In a decision widely seen as a victory for the big telecommunication companies and a defeat for defenders of the “open” Internet, the D.C. Court of Appeals struck down the FCC’s “net neutrality” rules on Tuesday. The decision in Verizon v. FCC effectively gives providers of Internet access the right to discriminate in favor of particular Internet services —  to create “express lanes” on the good old information superhighway.

A statement swiftly issued by the American Library Association summed up the glum view of the losing side:

The court’s decision gives commercial companies the astounding legal authority to block Internet traffic, give preferential treatment to certain Internet services or applications, and steer users to or away from certain web sites based on their own commercial interests. This ruling, if it stands, will adversely affect the daily lives of Americans and fundamentally change the open nature of the Internet, where uncensored access to information has been a hallmark of the communication medium since its inception.

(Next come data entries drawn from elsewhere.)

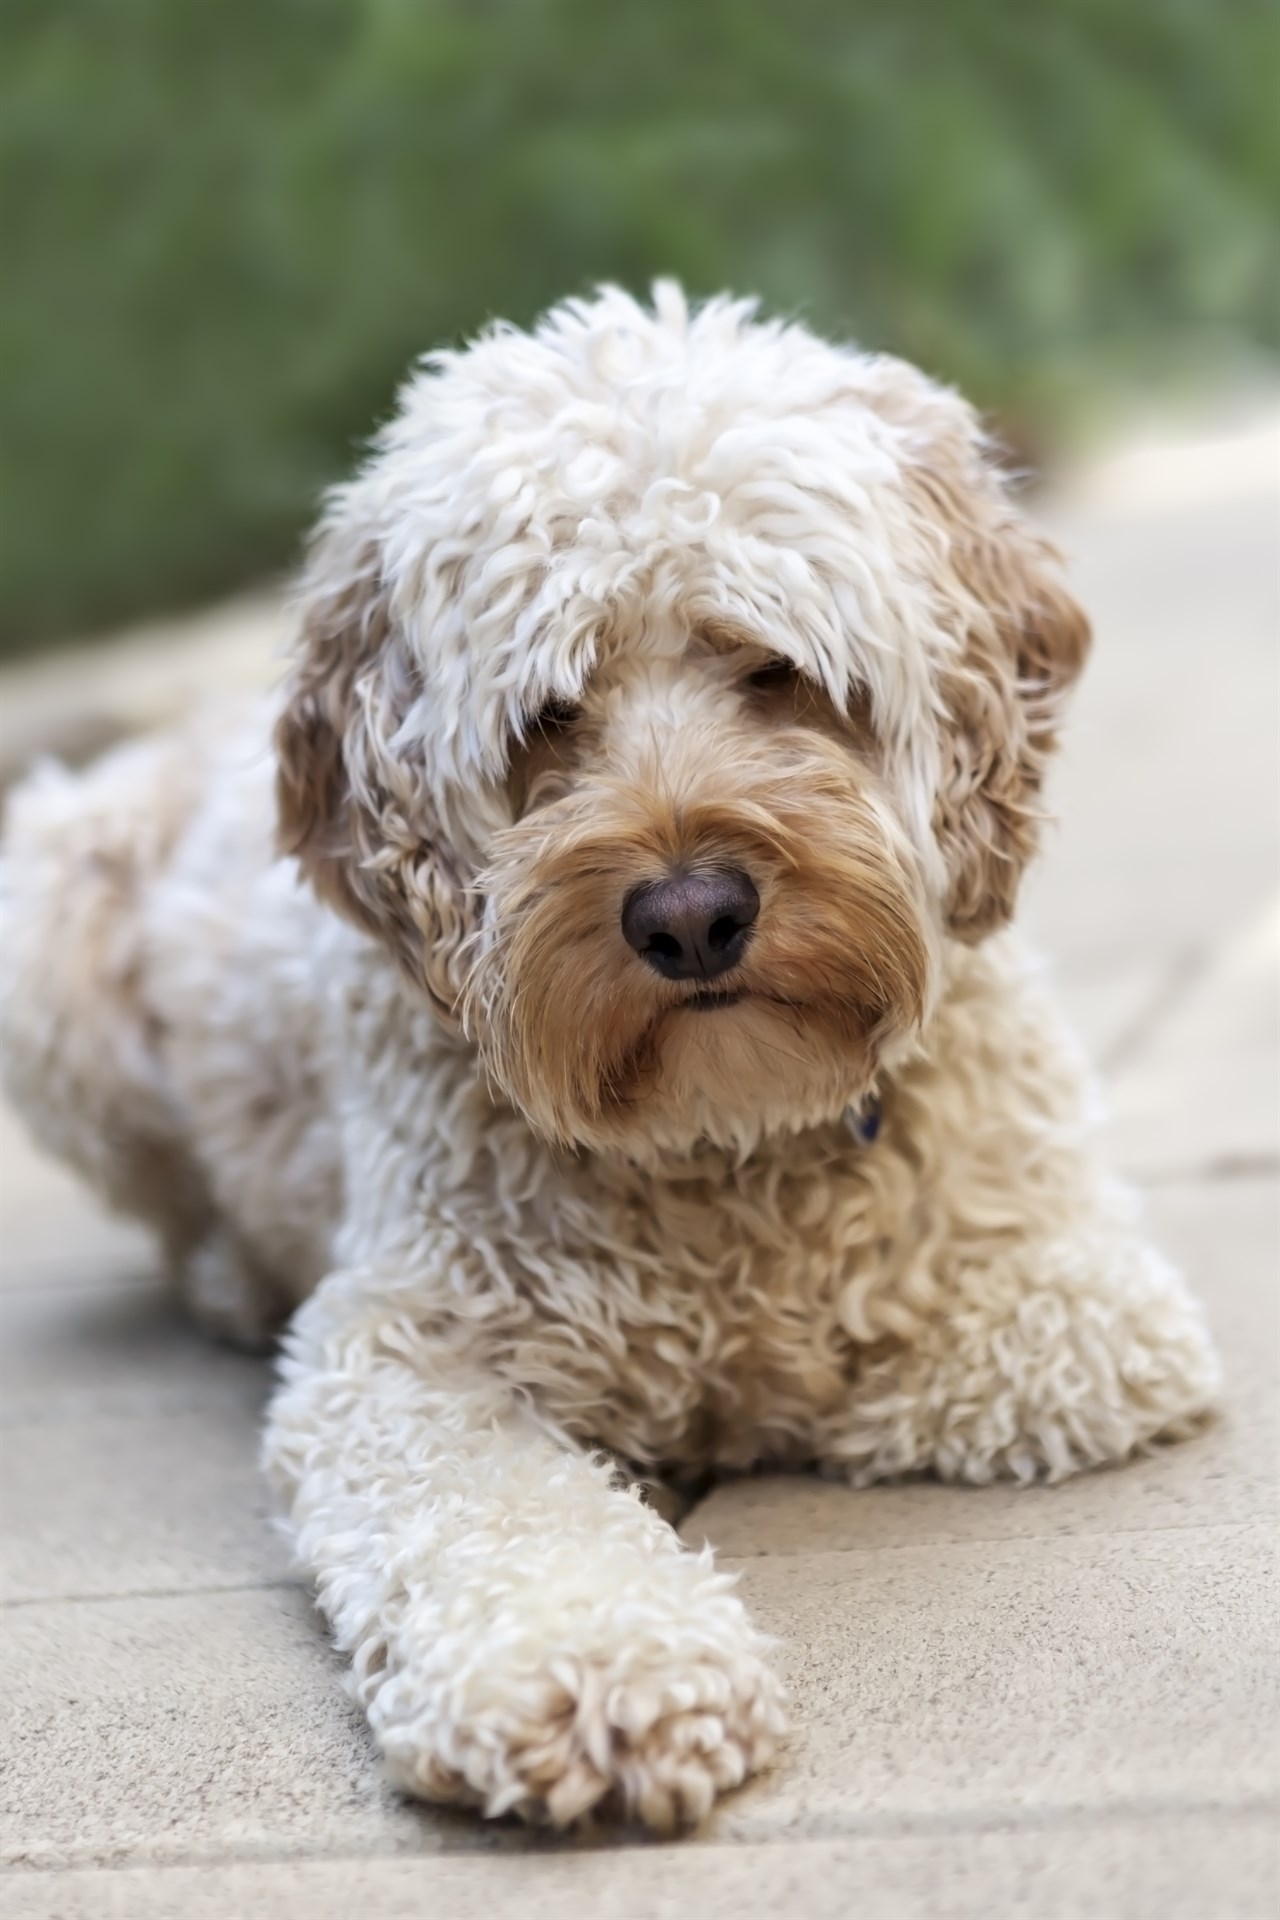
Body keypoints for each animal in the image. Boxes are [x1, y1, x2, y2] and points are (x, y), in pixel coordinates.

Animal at [0, 284, 1220, 1827]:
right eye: (547, 717)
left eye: (775, 669)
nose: (690, 915)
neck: (722, 1150)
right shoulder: (400, 1358)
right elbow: (500, 1508)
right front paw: (599, 1673)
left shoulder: (1084, 1310)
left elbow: (868, 1380)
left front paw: (745, 1402)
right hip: (46, 936)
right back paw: (230, 1276)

But the decision is not necessarily a clear-cut ruling that net neutrality is unconstitutional. The court based its decision on a more technical issue: whether or not the broadband companies could be classified as “common carriers” that are not allowed to give special preferences to any users of their network infrastructure. Since the FCC had previously decided that broadband ISPs are not common carriers, the court ruled that the FCC could not then turn around and regulate the ISPs as common carriers.